US May Lift Entry Ban on HIV Patients
For more than two decades, anybody who is HIV positive has been prevented from entering the United States. But with President Barack Obama’s support, the ban will likely expire soon, with the Centers for Disease Control and Prevention (CDC) taking public comments until August 17. The department of Health and Human Services (HHS) will then make the final decision.
“We’re trying to end the stigma and the discriminatory practice for a disease that doesn’t warrant exclusion for coming into this country,” said the director of the CDC’s division of global migration and quarantine, Dr. Martin Cetron. “We have to appreciate this is not a threat we face from abroad.” He acknowledged that “HIV is clearly a public health disease of significance,” but added that simply letting somebody with HIV into the country does not “immediately pose a risk to the public.”

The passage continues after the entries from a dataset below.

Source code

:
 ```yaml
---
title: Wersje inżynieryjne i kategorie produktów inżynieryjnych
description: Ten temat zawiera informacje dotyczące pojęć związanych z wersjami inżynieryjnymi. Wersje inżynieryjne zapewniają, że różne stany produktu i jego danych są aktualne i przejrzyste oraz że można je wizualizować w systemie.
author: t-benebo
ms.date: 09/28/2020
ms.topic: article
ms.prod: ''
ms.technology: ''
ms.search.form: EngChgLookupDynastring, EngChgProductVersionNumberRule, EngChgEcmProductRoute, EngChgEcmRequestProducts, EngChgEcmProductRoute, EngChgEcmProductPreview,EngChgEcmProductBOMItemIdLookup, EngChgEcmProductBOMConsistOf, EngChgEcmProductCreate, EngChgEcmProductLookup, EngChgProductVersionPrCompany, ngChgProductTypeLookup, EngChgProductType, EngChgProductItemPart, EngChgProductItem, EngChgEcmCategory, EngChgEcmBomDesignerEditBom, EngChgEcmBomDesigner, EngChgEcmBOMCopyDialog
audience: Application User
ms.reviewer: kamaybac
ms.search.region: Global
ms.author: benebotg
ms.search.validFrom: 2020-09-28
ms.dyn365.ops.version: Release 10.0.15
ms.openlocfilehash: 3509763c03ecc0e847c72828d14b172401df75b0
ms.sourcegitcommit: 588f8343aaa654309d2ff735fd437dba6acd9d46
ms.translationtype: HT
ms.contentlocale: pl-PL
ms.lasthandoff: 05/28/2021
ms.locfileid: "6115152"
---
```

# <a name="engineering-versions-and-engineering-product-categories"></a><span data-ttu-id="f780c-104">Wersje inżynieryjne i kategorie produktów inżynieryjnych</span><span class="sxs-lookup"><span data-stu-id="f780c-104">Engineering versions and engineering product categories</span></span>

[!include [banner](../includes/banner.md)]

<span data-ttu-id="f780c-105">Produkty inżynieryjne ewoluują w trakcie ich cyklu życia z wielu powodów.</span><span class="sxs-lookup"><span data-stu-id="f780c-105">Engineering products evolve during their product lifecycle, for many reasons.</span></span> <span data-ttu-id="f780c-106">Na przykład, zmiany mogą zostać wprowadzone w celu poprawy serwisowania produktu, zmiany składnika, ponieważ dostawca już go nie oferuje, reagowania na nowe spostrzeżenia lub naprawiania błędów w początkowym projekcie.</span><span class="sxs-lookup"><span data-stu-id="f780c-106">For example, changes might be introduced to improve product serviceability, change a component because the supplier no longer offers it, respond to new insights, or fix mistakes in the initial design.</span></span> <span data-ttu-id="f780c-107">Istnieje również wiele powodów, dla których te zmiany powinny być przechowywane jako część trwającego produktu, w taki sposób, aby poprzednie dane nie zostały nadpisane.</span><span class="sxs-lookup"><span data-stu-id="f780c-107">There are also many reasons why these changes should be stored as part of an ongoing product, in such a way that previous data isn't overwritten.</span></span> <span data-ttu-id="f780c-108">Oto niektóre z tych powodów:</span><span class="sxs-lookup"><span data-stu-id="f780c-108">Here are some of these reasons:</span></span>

The proposal could allow an average of about 5,000 HIV-infected people into the United States each year. And according to a CDC estimate published in the federal register, the lifetime medical costs of those admitted in just the first year would total almost $100 million. The United States is one of about 15 countries that prevent entry of HIV-positive patients, though it is possible to obtain a waiver under certain conditions.

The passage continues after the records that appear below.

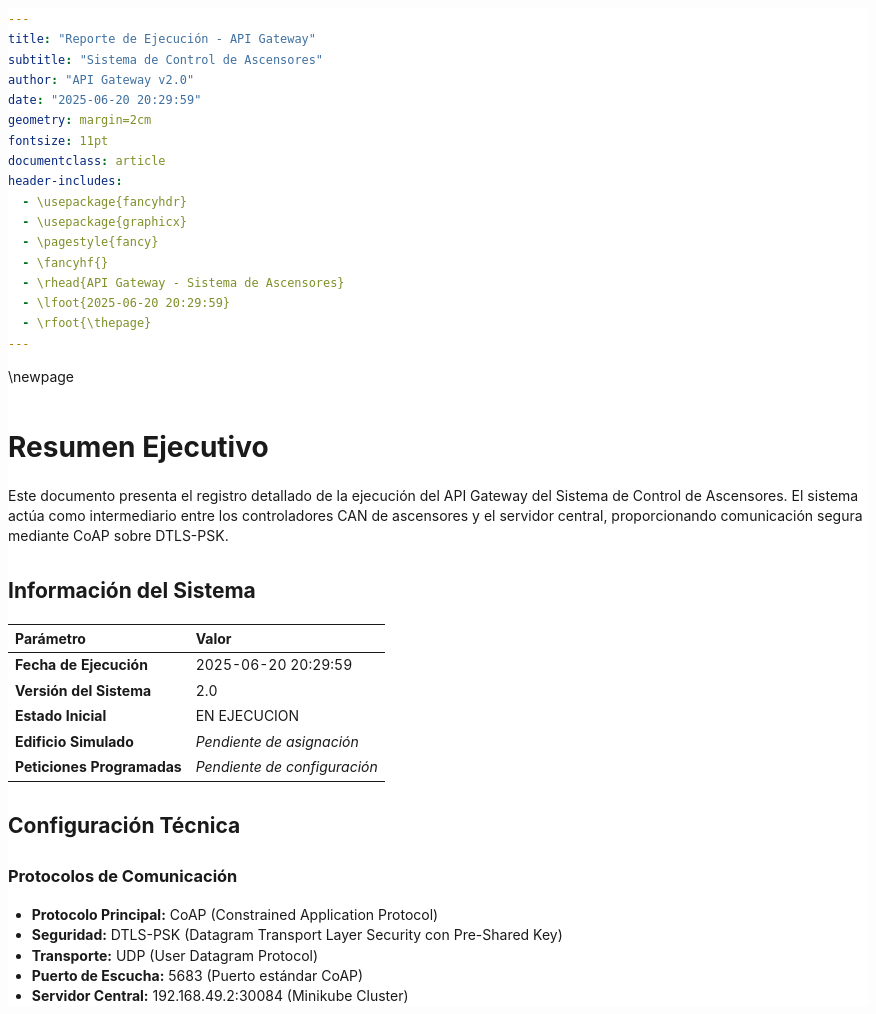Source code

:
 ```yaml
---
title: "Reporte de Ejecución - API Gateway"
subtitle: "Sistema de Control de Ascensores"
author: "API Gateway v2.0"
date: "2025-06-20 20:29:59"
geometry: margin=2cm
fontsize: 11pt
documentclass: article
header-includes:
  - \usepackage{fancyhdr}
  - \usepackage{graphicx}
  - \pagestyle{fancy}
  - \fancyhf{}
  - \rhead{API Gateway - Sistema de Ascensores}
  - \lfoot{2025-06-20 20:29:59}
  - \rfoot{\thepage}
---
```


\newpage

# Resumen Ejecutivo

Este documento presenta el registro detallado de la ejecución del API Gateway del Sistema de Control de Ascensores. El sistema actúa como intermediario entre los controladores CAN de ascensores y el servidor central, proporcionando comunicación segura mediante CoAP sobre DTLS-PSK.

## Información del Sistema

| **Parámetro** | **Valor** |
|:--------------|:----------|
| **Fecha de Ejecución** | 2025-06-20 20:29:59 |
| **Versión del Sistema** | 2.0 |
| **Estado Inicial** | EN EJECUCION |
| **Edificio Simulado** | *Pendiente de asignación* |
| **Peticiones Programadas** | *Pendiente de configuración* |

## Configuración Técnica

### Protocolos de Comunicación

- **Protocolo Principal:** CoAP (Constrained Application Protocol)
- **Seguridad:** DTLS-PSK (Datagram Transport Layer Security con Pre-Shared Key)
- **Transporte:** UDP (User Datagram Protocol)
- **Puerto de Escucha:** 5683 (Puerto estándar CoAP)
- **Servidor Central:** 192.168.49.2:30084 (Minikube Cluster)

Critics of the proposed regulation change are mainly worried about the cost or that infected immigrants and travelers could spread the disease. “It becomes a matter of collective responsibility,” explained Ira Mehlman, a spokesperson for the Federation for American Immigration Reform, a nonprofit organization which usually advocates stricter immigration law. “The American people shouldn’t be in a position where they have to pay for it.”